Source data:
#####

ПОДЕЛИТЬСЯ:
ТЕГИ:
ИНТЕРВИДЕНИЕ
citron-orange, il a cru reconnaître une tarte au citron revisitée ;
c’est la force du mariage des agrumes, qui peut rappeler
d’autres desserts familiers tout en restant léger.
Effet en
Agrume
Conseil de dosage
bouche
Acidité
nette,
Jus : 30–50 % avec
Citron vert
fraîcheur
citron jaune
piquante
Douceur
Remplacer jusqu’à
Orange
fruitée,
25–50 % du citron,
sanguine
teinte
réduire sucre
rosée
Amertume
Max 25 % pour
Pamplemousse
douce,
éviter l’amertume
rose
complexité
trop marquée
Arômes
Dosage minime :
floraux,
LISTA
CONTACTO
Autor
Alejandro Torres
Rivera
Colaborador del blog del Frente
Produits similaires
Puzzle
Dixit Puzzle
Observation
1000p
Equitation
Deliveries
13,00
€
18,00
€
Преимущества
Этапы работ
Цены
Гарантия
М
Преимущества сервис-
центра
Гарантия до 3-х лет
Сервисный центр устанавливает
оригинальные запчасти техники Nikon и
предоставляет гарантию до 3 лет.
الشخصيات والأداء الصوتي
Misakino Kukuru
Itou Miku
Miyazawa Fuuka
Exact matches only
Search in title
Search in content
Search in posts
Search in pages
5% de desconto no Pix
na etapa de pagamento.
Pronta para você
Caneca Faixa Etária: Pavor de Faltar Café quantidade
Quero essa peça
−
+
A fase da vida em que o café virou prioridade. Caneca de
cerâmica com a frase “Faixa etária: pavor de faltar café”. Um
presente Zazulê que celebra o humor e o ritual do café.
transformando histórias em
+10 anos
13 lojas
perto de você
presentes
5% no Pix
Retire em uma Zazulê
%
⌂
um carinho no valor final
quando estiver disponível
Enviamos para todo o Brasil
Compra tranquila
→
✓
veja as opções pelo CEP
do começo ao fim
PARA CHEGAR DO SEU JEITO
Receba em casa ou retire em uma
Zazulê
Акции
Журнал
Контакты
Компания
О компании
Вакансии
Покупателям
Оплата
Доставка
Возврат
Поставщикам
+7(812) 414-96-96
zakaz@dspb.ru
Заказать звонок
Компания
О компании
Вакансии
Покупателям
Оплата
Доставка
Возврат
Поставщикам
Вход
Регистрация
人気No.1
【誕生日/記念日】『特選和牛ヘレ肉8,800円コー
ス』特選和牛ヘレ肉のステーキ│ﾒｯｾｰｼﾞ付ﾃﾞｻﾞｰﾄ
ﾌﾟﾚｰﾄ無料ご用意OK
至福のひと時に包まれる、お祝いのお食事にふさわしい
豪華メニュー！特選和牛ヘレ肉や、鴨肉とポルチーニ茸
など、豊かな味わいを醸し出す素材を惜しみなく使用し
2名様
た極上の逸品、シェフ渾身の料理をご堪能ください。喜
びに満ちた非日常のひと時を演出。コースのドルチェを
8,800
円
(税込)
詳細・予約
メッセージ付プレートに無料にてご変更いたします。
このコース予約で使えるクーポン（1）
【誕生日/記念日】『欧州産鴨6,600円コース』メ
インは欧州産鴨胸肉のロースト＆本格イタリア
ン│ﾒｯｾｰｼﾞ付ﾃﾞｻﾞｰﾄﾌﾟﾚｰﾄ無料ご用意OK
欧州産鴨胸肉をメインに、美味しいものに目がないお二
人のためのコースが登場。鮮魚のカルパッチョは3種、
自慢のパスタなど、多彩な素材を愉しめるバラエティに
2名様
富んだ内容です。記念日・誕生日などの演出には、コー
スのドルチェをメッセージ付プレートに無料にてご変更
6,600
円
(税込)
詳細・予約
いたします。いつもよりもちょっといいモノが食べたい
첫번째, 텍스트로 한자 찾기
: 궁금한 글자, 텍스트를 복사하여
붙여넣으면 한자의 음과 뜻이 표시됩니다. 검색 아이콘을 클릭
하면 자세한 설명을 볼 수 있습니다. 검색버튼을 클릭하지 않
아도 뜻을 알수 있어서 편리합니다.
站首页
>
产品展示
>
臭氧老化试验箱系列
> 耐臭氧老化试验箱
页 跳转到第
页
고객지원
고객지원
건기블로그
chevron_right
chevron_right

#####

Job item: Every entry above should come back exactly as written.

Answer to this problem:
ПОДЕЛИТЬСЯ:
ТЕГИ:
ИНТЕРВИДЕНИЕ
citron-orange, il a cru reconnaître une tarte au citron revisitée ;
c’est la force du mariage des agrumes, qui peut rappeler
d’autres desserts familiers tout en restant léger.
Effet en
Agrume
Conseil de dosage
bouche
Acidité
nette,
Jus : 30–50 % avec
Citron vert
fraîcheur
citron jaune
piquante
Douceur
Remplacer jusqu’à
Orange
fruitée,
25–50 % du citron,
sanguine
teinte
réduire sucre
rosée
Amertume
Max 25 % pour
Pamplemousse
douce,
éviter l’amertume
rose
complexité
trop marquée
Arômes
Dosage minime :
floraux,
LISTA
CONTACTO
Autor
Alejandro Torres
Rivera
Colaborador del blog del Frente
Produits similaires
Puzzle
Dixit Puzzle
Observation
1000p
Equitation
Deliveries
13,00
€
18,00
€
Преимущества
Этапы работ
Цены
Гарантия
М
Преимущества сервис-
центра
Гарантия до 3-х лет
Сервисный центр устанавливает
оригинальные запчасти техники Nikon и
предоставляет гарантию до 3 лет.
الشخصيات والأداء الصوتي
Misakino Kukuru
Itou Miku
Miyazawa Fuuka
Exact matches only
Search in title
Search in content
Search in posts
Search in pages
5% de desconto no Pix
na etapa de pagamento.
Pronta para você
Caneca Faixa Etária: Pavor de Faltar Café quantidade
Quero essa peça
−
+
A fase da vida em que o café virou prioridade. Caneca de
cerâmica com a frase “Faixa etária: pavor de faltar café”. Um
presente Zazulê que celebra o humor e o ritual do café.
transformando histórias em
+10 anos
13 lojas
perto de você
presentes
5% no Pix
Retire em uma Zazulê
%
⌂
um carinho no valor final
quando estiver disponível
Enviamos para todo o Brasil
Compra tranquila
→
✓
veja as opções pelo CEP
do começo ao fim
PARA CHEGAR DO SEU JEITO
Receba em casa ou retire em uma
Zazulê
Акции
Журнал
Контакты
Компания
О компании
Вакансии
Покупателям
Оплата
Доставка
Возврат
Поставщикам
+7(812) 414-96-96
zakaz@dspb.ru
Заказать звонок
Компания
О компании
Вакансии
Покупателям
Оплата
Доставка
Возврат
Поставщикам
Вход
Регистрация
人気No.1
【誕生日/記念日】『特選和牛ヘレ肉8,800円コー
ス』特選和牛ヘレ肉のステーキ│ﾒｯｾｰｼﾞ付ﾃﾞｻﾞｰﾄ
ﾌﾟﾚｰﾄ無料ご用意OK
至福のひと時に包まれる、お祝いのお食事にふさわしい
豪華メニュー！特選和牛ヘレ肉や、鴨肉とポルチーニ茸
など、豊かな味わいを醸し出す素材を惜しみなく使用し
2名様
た極上の逸品、シェフ渾身の料理をご堪能ください。喜
びに満ちた非日常のひと時を演出。コースのドルチェを
8,800
円
(税込)
詳細・予約
メッセージ付プレートに無料にてご変更いたします。
このコース予約で使えるクーポン（1）
【誕生日/記念日】『欧州産鴨6,600円コース』メ
インは欧州産鴨胸肉のロースト＆本格イタリア
ン│ﾒｯｾｰｼﾞ付ﾃﾞｻﾞｰﾄﾌﾟﾚｰﾄ無料ご用意OK
欧州産鴨胸肉をメインに、美味しいものに目がないお二
人のためのコースが登場。鮮魚のカルパッチョは3種、
自慢のパスタなど、多彩な素材を愉しめるバラエティに
2名様
富んだ内容です。記念日・誕生日などの演出には、コー
スのドルチェをメッセージ付プレートに無料にてご変更
6,600
円
(税込)
詳細・予約
いたします。いつもよりもちょっといいモノが食べたい
첫번째, 텍스트로 한자 찾기
: 궁금한 글자, 텍스트를 복사하여
붙여넣으면 한자의 음과 뜻이 표시됩니다. 검색 아이콘을 클릭
하면 자세한 설명을 볼 수 있습니다. 검색버튼을 클릭하지 않
아도 뜻을 알수 있어서 편리합니다.
站首页
>
产品展示
>
臭氧老化试验箱系列
> 耐臭氧老化试验箱
页 跳转到第
页
고객지원
고객지원
건기블로그
chevron_right
chevron_right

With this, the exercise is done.